Problem a => Lay out the listing below as a JSON list of strings, one string per line and no blank lines, running from the start of the listing through the line holding "scientific name: Araneus diadematus", both included.

Page excerpt =>
-------------------------
Jump to content

What happened to awesome space movies?


Cannon

Recommended Posts

21 minutes ago, TheSaint said:

"I see you've managed to lose your shirt."

I laughed out loud (at that exact line), which caused my wife to come in and ask what was so funny, then she joined me and we watched the rest.

Edited by tater
Link to comment
Share on other sites

9 hours ago, tater said:

I laughed out loud (at that exact line), which caused my wife to come in and ask what was so funny, then she joined me and we watched the rest.

Alan Rickman was a genius.

I keep pushing my kids to watch the original Star Trek, for two reasons:

1. I want them to watch Star Trek II: The Wrath of Khan, which is one of my favorite movies, and they won't understand it unless they have a good knowledge of the original Star Trek.

2. I want them to watch Galaxy Quest, which is one of my favorite movies, and they won't understand it unless they have a good knowledge of the original Star Trek.

Link to comment
Share on other sites

2 hours ago, TheSaint said:

Alan Rickman was a genius.

I keep pushing my kids to watch the original Star Trek, for two reasons:

1. I want them to watch Star Trek II: The Wrath of Khan, which is one of my favorite movies, and they won't understand it unless they have a good knowledge of the original Star Trek.
-------------------------
Listed entries =>

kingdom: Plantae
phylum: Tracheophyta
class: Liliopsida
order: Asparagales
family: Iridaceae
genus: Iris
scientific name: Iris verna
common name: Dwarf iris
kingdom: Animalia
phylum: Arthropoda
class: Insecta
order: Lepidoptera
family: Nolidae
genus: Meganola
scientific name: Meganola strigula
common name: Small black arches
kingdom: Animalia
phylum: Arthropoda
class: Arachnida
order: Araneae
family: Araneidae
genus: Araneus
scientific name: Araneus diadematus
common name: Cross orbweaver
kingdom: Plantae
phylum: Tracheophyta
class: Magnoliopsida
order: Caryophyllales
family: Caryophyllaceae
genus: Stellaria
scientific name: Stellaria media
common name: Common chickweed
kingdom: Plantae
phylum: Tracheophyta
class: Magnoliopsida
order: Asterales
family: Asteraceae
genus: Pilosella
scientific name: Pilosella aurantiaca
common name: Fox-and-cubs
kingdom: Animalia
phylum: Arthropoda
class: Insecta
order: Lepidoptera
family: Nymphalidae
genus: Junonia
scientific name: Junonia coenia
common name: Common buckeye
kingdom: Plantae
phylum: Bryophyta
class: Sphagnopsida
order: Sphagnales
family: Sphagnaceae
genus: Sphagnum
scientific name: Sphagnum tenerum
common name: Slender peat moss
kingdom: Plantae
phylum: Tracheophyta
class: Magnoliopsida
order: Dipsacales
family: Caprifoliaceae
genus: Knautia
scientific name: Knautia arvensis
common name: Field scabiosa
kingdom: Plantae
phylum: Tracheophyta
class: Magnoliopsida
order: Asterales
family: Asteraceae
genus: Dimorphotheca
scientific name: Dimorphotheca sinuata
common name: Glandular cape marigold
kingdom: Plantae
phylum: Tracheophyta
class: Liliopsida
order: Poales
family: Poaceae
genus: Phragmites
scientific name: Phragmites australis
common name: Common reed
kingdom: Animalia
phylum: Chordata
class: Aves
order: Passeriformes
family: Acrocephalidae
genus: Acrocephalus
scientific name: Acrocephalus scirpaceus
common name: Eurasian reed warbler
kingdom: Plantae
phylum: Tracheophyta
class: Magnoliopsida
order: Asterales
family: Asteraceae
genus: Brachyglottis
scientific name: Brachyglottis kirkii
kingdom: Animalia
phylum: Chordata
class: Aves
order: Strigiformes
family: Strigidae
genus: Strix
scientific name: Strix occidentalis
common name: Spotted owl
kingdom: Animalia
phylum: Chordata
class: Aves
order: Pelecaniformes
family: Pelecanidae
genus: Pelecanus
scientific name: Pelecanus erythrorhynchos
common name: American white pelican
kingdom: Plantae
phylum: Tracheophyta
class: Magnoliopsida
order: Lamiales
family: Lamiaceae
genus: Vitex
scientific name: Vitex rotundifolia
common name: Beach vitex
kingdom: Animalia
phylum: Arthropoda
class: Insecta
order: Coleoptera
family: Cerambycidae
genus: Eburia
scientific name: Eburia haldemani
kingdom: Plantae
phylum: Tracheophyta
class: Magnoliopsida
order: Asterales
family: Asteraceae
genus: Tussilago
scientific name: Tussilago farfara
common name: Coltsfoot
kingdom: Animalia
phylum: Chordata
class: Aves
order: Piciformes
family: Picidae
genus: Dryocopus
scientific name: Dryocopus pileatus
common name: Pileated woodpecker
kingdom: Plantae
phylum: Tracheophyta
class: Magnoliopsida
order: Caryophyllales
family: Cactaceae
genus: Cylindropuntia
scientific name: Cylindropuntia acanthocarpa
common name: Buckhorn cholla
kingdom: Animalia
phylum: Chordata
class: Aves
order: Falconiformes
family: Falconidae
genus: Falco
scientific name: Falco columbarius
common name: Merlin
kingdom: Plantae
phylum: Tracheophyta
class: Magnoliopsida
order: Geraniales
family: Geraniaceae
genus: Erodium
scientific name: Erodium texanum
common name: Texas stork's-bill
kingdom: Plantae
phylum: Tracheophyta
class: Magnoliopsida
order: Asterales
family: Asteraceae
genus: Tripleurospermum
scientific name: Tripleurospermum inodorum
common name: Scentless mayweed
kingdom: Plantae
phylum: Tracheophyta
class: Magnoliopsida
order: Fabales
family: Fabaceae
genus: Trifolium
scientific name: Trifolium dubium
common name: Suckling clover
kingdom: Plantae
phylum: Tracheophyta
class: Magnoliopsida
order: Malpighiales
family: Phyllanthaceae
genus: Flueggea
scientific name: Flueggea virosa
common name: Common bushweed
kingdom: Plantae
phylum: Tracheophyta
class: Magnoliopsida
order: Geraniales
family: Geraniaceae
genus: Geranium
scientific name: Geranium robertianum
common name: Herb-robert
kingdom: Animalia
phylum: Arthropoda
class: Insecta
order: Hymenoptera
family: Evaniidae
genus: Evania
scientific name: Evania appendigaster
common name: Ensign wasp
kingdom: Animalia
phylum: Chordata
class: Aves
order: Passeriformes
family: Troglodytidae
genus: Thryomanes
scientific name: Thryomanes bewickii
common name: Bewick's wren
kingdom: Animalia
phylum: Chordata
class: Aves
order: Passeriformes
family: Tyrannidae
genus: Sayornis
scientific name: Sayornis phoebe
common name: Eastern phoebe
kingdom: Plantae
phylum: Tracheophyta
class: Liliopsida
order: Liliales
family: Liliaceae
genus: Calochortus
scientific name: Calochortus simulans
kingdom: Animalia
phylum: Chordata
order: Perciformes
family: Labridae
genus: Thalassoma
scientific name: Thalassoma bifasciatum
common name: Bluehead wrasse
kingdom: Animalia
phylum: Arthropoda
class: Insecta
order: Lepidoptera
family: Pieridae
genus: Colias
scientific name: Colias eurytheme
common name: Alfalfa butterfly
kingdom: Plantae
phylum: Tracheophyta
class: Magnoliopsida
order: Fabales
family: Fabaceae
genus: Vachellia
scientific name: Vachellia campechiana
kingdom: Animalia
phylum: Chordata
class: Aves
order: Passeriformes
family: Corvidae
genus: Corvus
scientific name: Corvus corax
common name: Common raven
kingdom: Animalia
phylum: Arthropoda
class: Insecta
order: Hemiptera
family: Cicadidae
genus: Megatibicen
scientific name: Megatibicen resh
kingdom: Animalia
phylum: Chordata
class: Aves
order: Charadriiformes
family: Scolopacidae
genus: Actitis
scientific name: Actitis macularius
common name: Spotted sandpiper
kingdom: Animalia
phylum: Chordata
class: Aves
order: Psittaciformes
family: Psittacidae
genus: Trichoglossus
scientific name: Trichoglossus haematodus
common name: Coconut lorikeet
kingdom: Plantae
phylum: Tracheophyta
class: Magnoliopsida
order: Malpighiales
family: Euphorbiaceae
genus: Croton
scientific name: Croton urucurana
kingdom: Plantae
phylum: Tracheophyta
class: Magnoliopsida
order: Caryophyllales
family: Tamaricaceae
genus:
-------------------------
Problem b => In the forum thread, what two movies does the poster keep pushing the kids toward by having them watch the original Star Trek?

Response a =>
[
  "kingdom: Plantae",
  "phylum: Tracheophyta",
  "class: Liliopsida",
  "order: Asparagales",
  "family: Iridaceae",
  "genus: Iris",
  "scientific name: Iris verna",
  "common name: Dwarf iris",
  "kingdom: Animalia",
  "phylum: Arthropoda",
  "class: Insecta",
  "order: Lepidoptera",
  "family: Nolidae",
  "genus: Meganola",
  "scientific name: Meganola strigula",
  "common name: Small black arches",
  "kingdom: Animalia",
  "phylum: Arthropoda",
  "class: Arachnida",
  "order: Araneae",
  "family: Araneidae",
  "genus: Araneus",
  "scientific name: Araneus diadematus"
]

Response b => Star Trek II: The Wrath of Khan and Galaxy Quest.